Asian Security and China: 2000-2010
The economic, military and political rise of China in the last two decades has been followed by a new wave of literature on the 'Middle Kingdom'. In particular, there are writings which apprehend that a rising China will have disastrous consequences for Asian security. The book under review, however, attempts to play down any such geopolitical eventuality. 'The China threat theory' that has been so dearly nurtured by Western Sinologists is missing in this book. Instead, much has been written upon the evolution of China as a cooperative partner in Asian security ventures.

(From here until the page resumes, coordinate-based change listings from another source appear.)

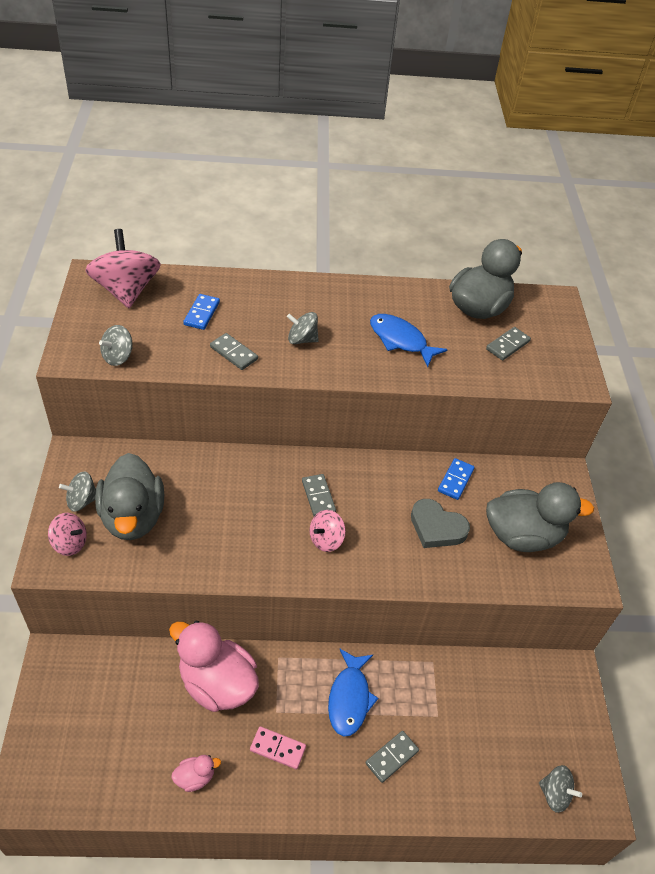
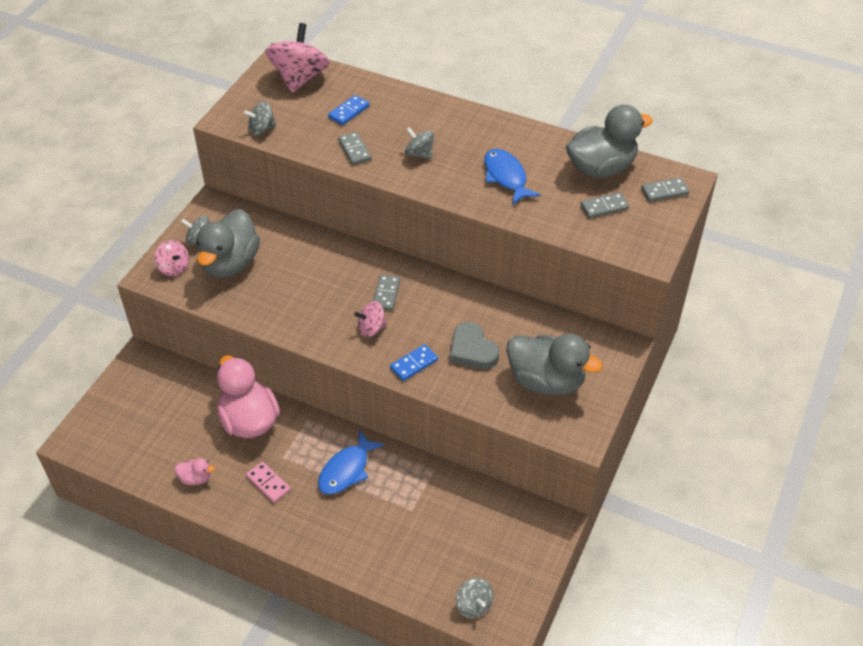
camera: 30 degrees right, 0 degrees up
grey domino [366,731,419,783] -> grey domino moved to [641,178,690,202]
blue domino [438,458,475,500] -> blue domino moved to [390,344,438,381]

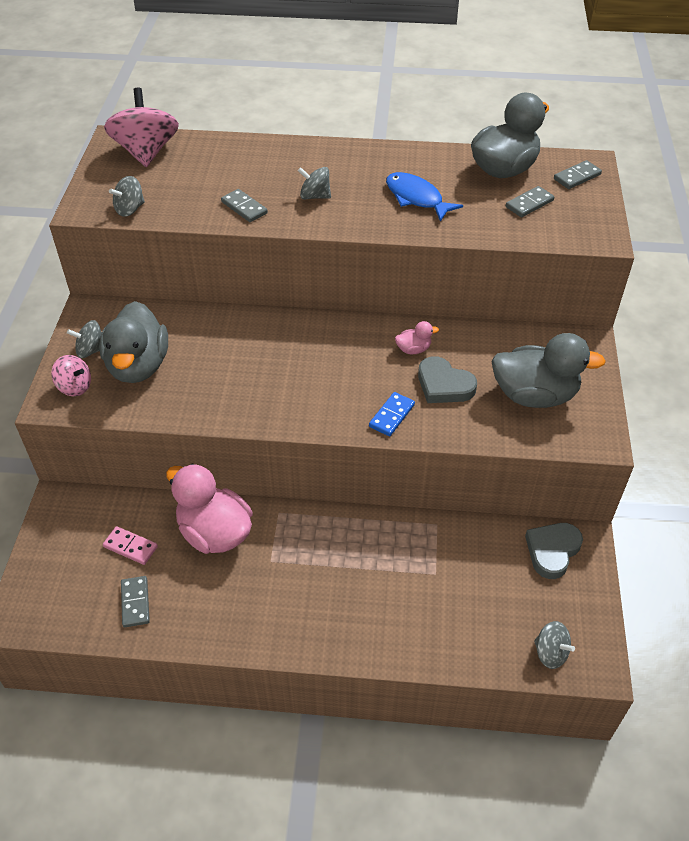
camera: 20 degrees left, 0 degrees up
pink duck [175,458,215,485] -> pink duck moved to [395,321,439,354]
pink domino [246,462,291,503] -> pink domino moved to [103,526,158,565]
blue fish [318,430,384,495] -> none
blue domino [328,95,370,125] -> none
pink spinning top [354,301,387,337] -> none
grey domino [373,275,400,311] -> grey domino moved to [121,576,150,627]
none -> grey heart [525,523,583,579]

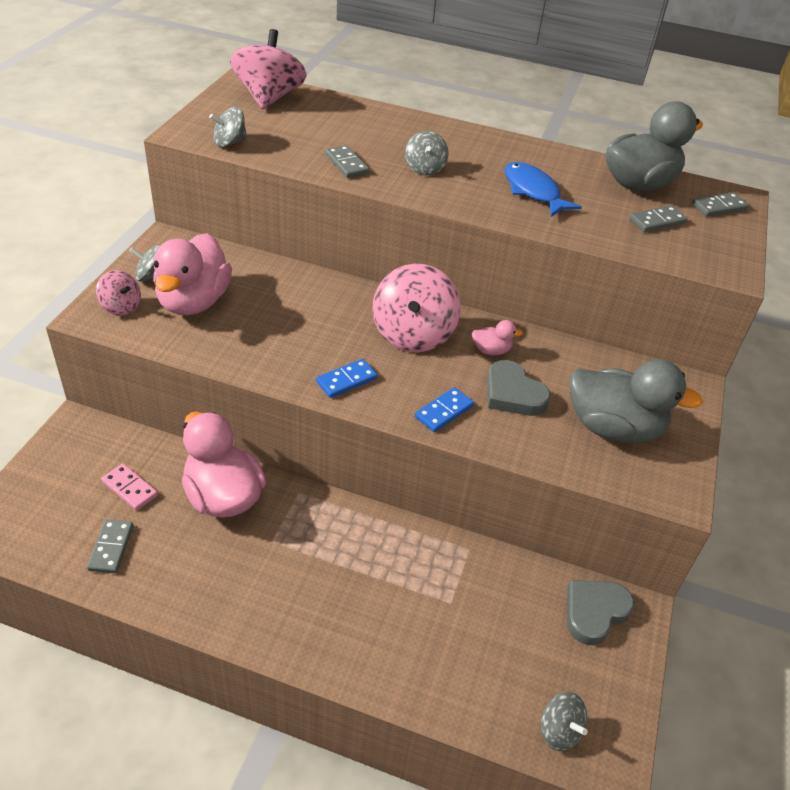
camera: 10 degrees right, 5 degrees down
grey duck [99,301,168,383] -> pink duck [153,233,232,315]
grey spinning top [298,167,331,199] -> grey spinning top turned 120 degrees counterclockwise [405,131,449,175]
none -> blue domino [316,359,377,398]
none -> pink spinning top [372,264,461,352]

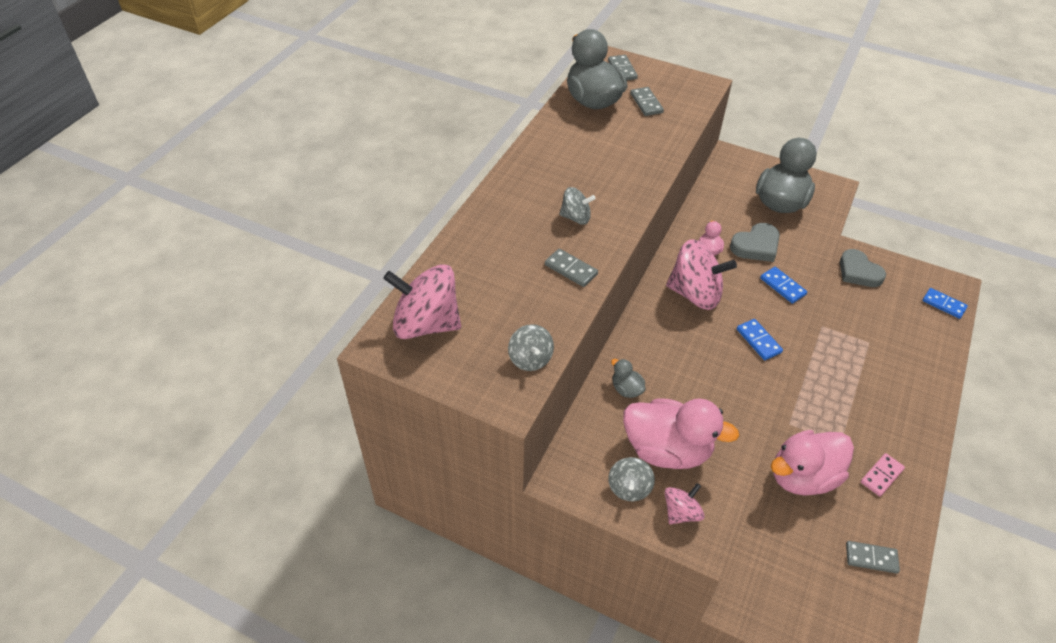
camera: 80 degrees left, 5 degrees up
pink domino [101,464,158,511] -> pink domino moved to [861,453,905,496]
grey domino [325,145,369,178] -> grey domino turned 60 degrees clockwise [545,248,598,287]
blue fish [505,162,582,217] -> none
grey spinning top [541,692,588,751] -> blue domino [922,288,968,319]
none -> grey duck [611,359,646,398]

The book is the end product of a conference. The good thing about the book is that it has contributions from people with diverse background: statesmen, policymakers, serving and retired diplomats, academicians and even scientists. The bad thing is that the book includes all sorts of papers: speeches, articles, short papers, long papers, well-researched, under-researched etc. Some of them have footnotes and references. Others probably don't believe in this art. The book is neatly organized. And although some of the chapters deal with the 'Asian security' theme, most of the chapters are a re-work on China's bilateral relationships. And there are some chapters which are not needed at all.
As the first part of the book reveals, Asian security, despite a proliferation of numerous security architectures, is beset with two contending approaches. On the one hand the United States, the practitioner of 'realism', still relies on unilateral actions and takes occasional help from allies to give a legal face to its actions. As against this, the Asian nations are still in an evolutionary stage, although they are close to the European 'institutional' approach. China is also in a learning stage experimenting with new concepts and institutions meant to usher peace in the region. It is willing to cooperate with the other key player in the region- the United States on key regional issues. Even on the crucial question of Taiwan, China is following what Arthur Ding calls in one of the chapters a 'triad' theory. The triad theory is that "economic development, re-unification with Taiwan and Chinese national revitalization are tied together".

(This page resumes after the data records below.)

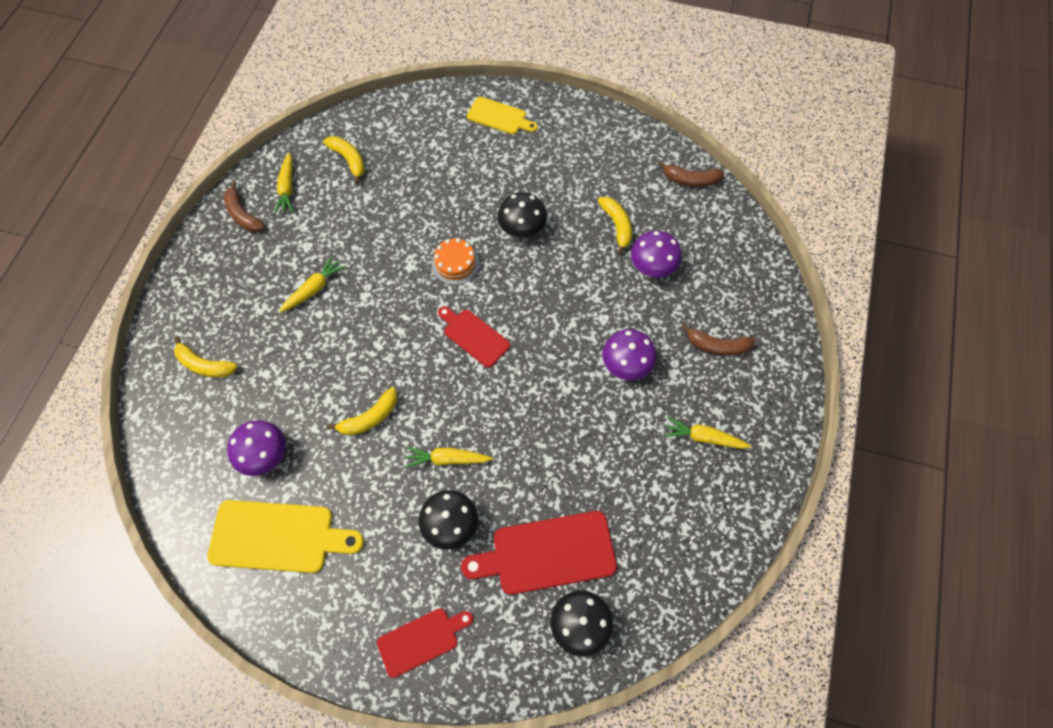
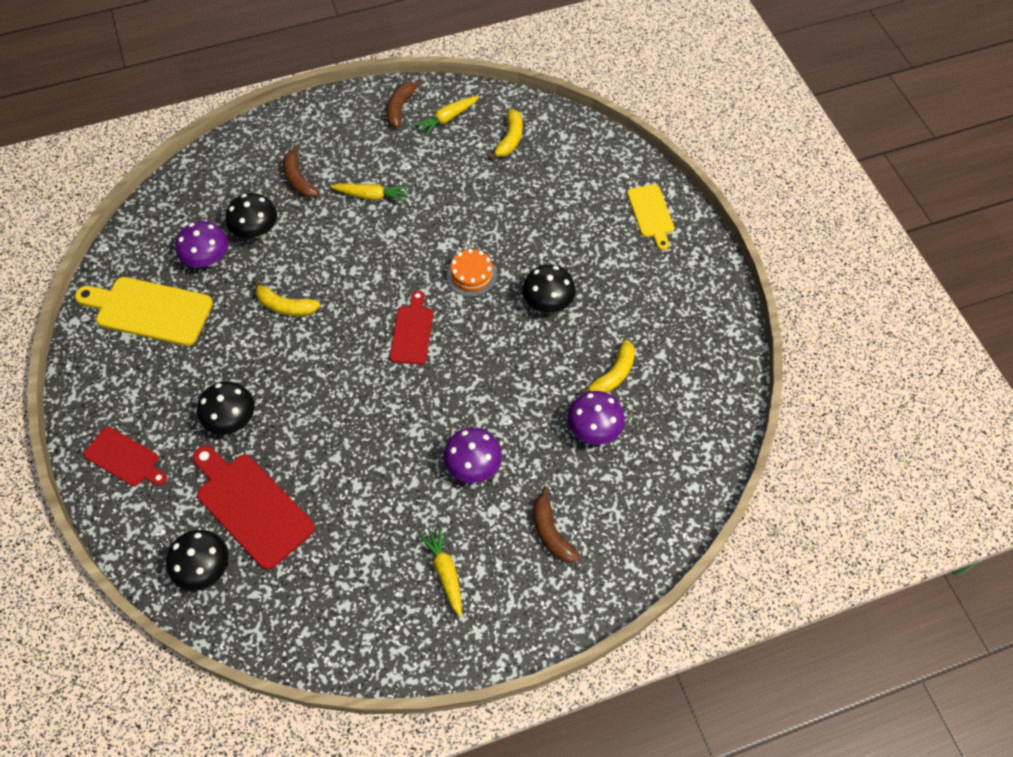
camera: 55 degrees right, 5 degrees down
yellow banana [174,336,238,378] -> none
yellow cutting board [207,500,364,573] -> yellow cutting board turned 135 degrees clockwise [75,277,213,346]
yellow carrot [405,446,493,468] -> none
brown banana [658,161,725,187] -> brown banana moved to [283,145,319,198]
none -> black mushroom [226,193,277,238]

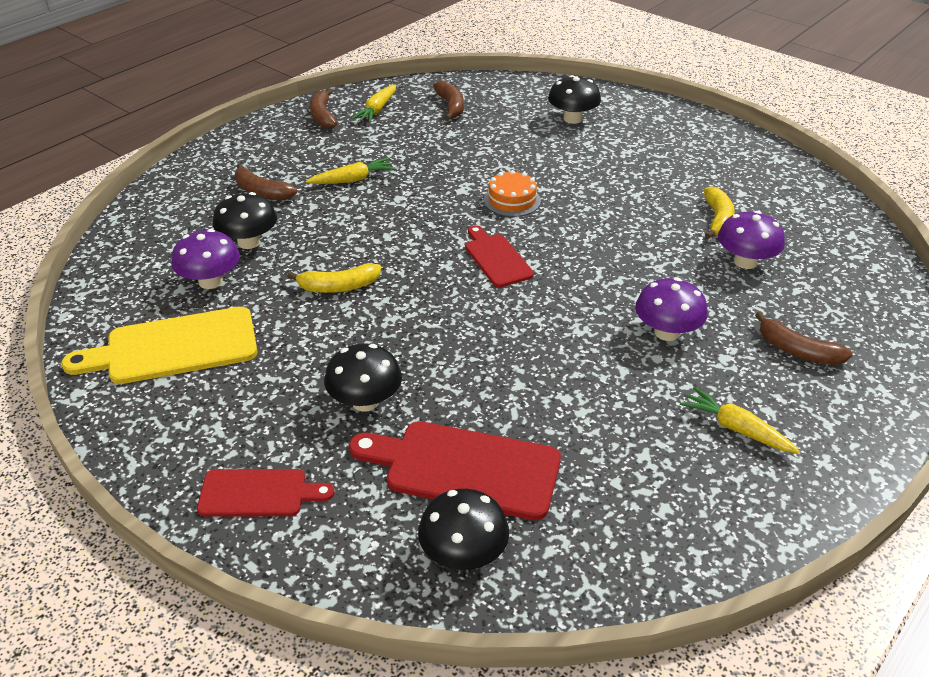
camera: 30 degrees left, 20 degrees down
yellow banana [488,109,523,159] -> brown banana [433,81,464,120]
black mushroom [522,264,576,313] -> black mushroom moved to [548,75,601,124]
yellow cutting board [627,185,674,250] -> none

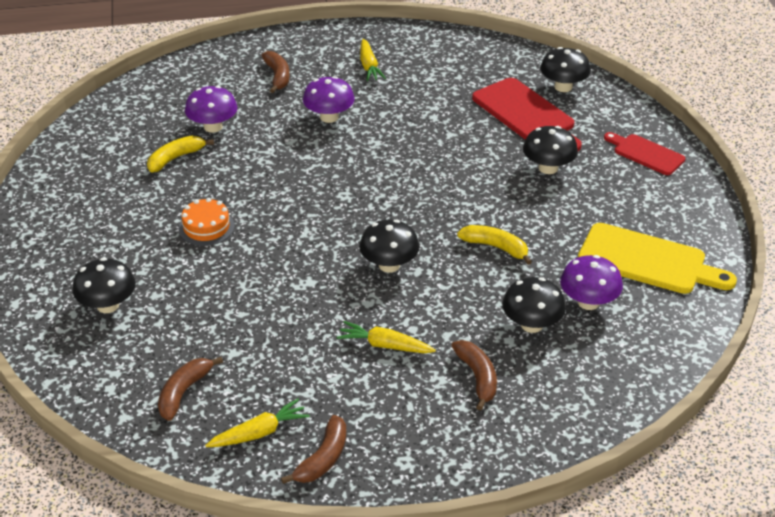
camera: 140 degrees left, 0 degrees up
red cutting board [465,225,534,287] -> none
orange cake [484,170,541,217] -> orange cake moved to [178,198,235,246]
none -> black mushroom [359,220,419,273]

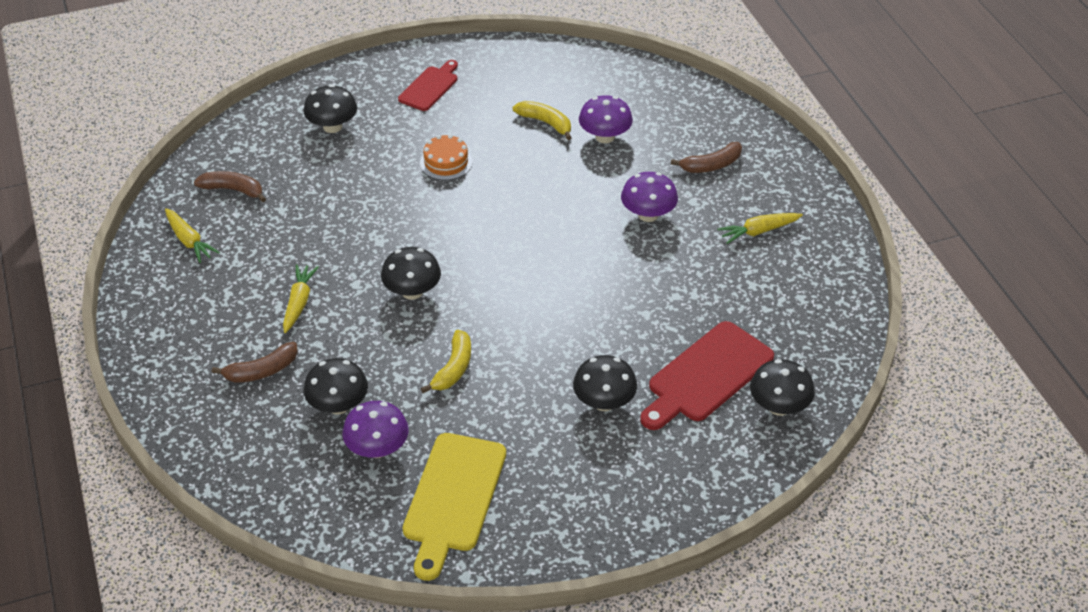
camera: 80 degrees right, 5 degrees up
brown banana [281,415,346,484] -> none
red cutting board [604,132,686,175] -> red cutting board moved to [398,60,458,111]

That China is serious about Asian security is also evident from the fact that China has managed to improve its bilateral relationships with most of the countries. It is consolidating old friendship with countries like Pakistan and Bangladesh, building new inroads with Central Asian republics and bridging differences with Southeast Asian countries through institutional arrangements. The irony is that China itself does not believe much in institutional arrangements such as ASEAN Regional Forum (ARF) as Amitav Acharya puts it or Shanghai Cooperation Organization (SCO) as P. Stobdan believes. Part of the reason could be that both these institutions have denied China that leadership role which it had been vying for itself in the post-Cold War environment. While in the Central Asian case, the U.S. and of late even Russia are the front-runners, in the case of Southeast Asia, the ASEAN countries are putting up a united effort.
A good factor about the book is that it provides space to scholars from those countries or regions whose bilateral relationship with China is discussed. Even though some of the papers are not up to expectations, they do provide a different perspective on bilateral relationship with China. It does help in knowing the China perspective of some of the small and marginal countries in international relations or for that matter even in Asian security considerations.
According to the book, China faces two Herculean tasks in its preparation for Asian security: first, it has to carry together the major countries that matter in Asian security. Although China has been enjoying very cordial relationship with Russia, there being no outstanding dispute between the two sides, the same cannot be guaranteed in future. After all, the two are great powers with a common border and a conflictual past. China has more problems with regard to Japan and India. It perceives Japan as having "imperialist and militaristic designs" and as capable of restraining China's influence in future. Similarly, India is assessed "as a sort of half-scale version of Japan". Even if these views of Michael Pillsbury are bit stretched, China does feel uncomfortable with these two countries. And even though China's relations with the Unites States has improved, as Harry Harding rightly believes, the biggest challenge for China lies in converting this relationship into "an enduring partnership".
China is also faced with the task of meeting some global challenges common to other nations. This is dealt in the last section of the book. Terrorism has emerged as a problem for China due to its geographical proximity to Pakistan, Afghanistan and Central Asian republics. Islamic fundamentalism and terrorism emanating from these areas have created unrest in China's Xinjiang province. Further, this disease is spreading in other parts of China. For this reason, in the forthcoming future, as Fang Jinying, a Chinese scholar puts it, "counter-terrorism will become Chinese Army's another important duty". In the particular case of Xinjiang, Dru Gladney suggests that secessionism can be overcome through adoption of an autonomy model and there are plenty of them available in the world. However, both Fang Jinying and Dru Gladney overlook 'Han aggressevism', a fact more subtly brought out by Vijay Kranti in his chapter on Tibet. Two other challenges discussed in this section are growing energy (in)security and environment problems for China but they hardly discuss any new fact.
Overall, the book exposes an important consideration for academic community in India. We seriously need to be cautious while converting conference papers into book chapters. Editors need to be blunt and straightforward and should see to it that all chapters adhere to the conference theme, use a common research manual and have some qualitative stuff. Proper research should be of paramount concern. Dru Gladney has repeated what he has earlier written in Current History. Such repetitions should be avoided. Only then, we can enhance the shelf-value of such books and make them a pleasant reading.